© JUNGE FREIHEIT Verlag GmbH & Co.  www.jungefreiheit.de  10/13 / 01. März 2013

Zwischen Reichstag und Kanzleramt
Abschied vom Schleppnetz
Marcus Schmidt

Die Aufgabe von Nachrichtendiensten ist es, möglichst viele Informationen zu sammeln. Doch die besten Erkenntnisse sind wertlos, wenn sie nicht in einen größeren Zusammenhang gestellt und schließlich an andere Behörden weitergeleitet werden.

Die bisherige Aufklärung möglicher Verfehlungen der Behörden im Zusammenhang mit der dem „Nationalsozialistischen Untergrund“ (NSU) zugeschriebenen Mordserie hat hier eklatante Mängel zutage gefördert. So haben die Verfassungsschützer in Bund und Ländern teilweise wahllos Informationen gesammelt, diese dann aber nur lückenhaft ausgewertet und – was sich als verhängnisvoll erwies – teilweise nur unvollständig oder überhaupt nicht an Polizei und Staatsanwaltschaft weitergeleitet.

Nun hat der Präsident des Bundesamtes für Verfassungsschutz, Hans-Georg Maaßen, den Startschuß für eine Reform gegeben, mit der diese Fehler im System korrigiert werden sollen. Im Bundesamt will man sich auf das Wesentliche konzentrieren: Künftig wollen die Verfassungsschützer bei ihrer Arbeit vor allem „gewaltorientierte Bestrebungen und Personen“ in den Blick nehmen.
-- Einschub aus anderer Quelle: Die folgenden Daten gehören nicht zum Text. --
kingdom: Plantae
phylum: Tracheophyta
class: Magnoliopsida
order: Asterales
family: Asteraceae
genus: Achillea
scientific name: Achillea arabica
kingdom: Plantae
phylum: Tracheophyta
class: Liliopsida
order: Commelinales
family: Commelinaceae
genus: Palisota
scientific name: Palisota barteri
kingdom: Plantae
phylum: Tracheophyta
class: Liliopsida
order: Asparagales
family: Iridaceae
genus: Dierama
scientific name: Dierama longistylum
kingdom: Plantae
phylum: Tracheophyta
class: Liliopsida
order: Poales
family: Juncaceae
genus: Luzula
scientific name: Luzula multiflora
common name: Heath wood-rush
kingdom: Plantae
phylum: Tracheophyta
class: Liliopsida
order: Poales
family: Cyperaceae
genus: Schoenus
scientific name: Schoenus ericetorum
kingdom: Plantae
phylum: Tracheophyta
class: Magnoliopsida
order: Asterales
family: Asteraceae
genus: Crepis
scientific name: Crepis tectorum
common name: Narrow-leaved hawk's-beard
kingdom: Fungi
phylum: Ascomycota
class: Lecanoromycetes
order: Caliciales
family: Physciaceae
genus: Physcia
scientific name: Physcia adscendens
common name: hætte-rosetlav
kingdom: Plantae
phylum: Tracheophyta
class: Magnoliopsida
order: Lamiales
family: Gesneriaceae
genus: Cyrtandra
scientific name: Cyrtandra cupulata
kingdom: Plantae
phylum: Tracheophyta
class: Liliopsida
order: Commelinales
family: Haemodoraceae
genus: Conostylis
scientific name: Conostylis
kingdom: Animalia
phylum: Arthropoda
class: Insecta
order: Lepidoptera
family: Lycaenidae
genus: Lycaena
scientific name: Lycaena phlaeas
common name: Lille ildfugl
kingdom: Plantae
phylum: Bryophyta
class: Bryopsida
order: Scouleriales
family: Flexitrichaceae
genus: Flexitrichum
Im Klartext bedeutet das: Die 2.800 Mitarbeiter des Bundesamtes sollen weniger Gesinnungsschnüffelei in Hinterzimmerzirkeln betreiben als sich vielmehr um die wirklich gefährlichen weil gewaltbereiten Personen kümmern.

Gleichzeitig wird mit dem bisherigen Prinzip gebrochen, die Beschaffung und die Auswertung von Informationen strikt voneinander zu trennen. Das Konzept sieht nun eine „engere Verzahnung“ vor mit dem Ziel einer verbesserten Informationsgewinnung und -aufbereitung, „die auch den Strafverfolgungsbehörden zugute kommen soll“. Damit reagiert der Verfassungsschutz direkt auf Erkenntnisse, daß vor allem in Thüringen viele wichtige Informationen über die untergetauchten NSU-Mitglieder Uwe Böhnhardt, Uwe Mundlos und Beate Zschäpe, die womöglich zu deren Ergreifung hätten führen können, vom Verfassungsschutz nicht an die Polizei weitergeleitet wurden.

Überhaupt soll es künftig mit der Zusammenarbeit mit den anderen Sicherheitsbehörden besser klappen. Das Reformkonzept verweist dabei auf das bereits im November eingerichtete Gemeinsame Extremismus- und Terrorismusabwehrzentrum, in dem Bundes- und Landesbehörden zusammenarbeiten. Zudem sollen die parlamentarischen Kontrollgremien, die für die Überwachung des Verfassungsschutzes zuständig sind, künftig „proaktiv“ unterrichtet werden.

Der Opposition gehen die Reformen nicht weit genug. „Die angestoßenen Änderungen waren überfällig. Sie sind nur ein erster notwendiger Schritt“, sagte der innenpolitische Sprecher der SPD-Fraktion, Michael Hartmann, den Kieler Nachrichten. Er lobte indes das Umdenken beim Verfassungsschutz hin zu klareren Regeln und mehr parlamentarischer Kontrolle: „Die Zeiten, in denen im Verborgenen ziellos mit dem großen Schleppnetz gefischt wurde, sind hoffentlich vorbei“, sagte Hartmann.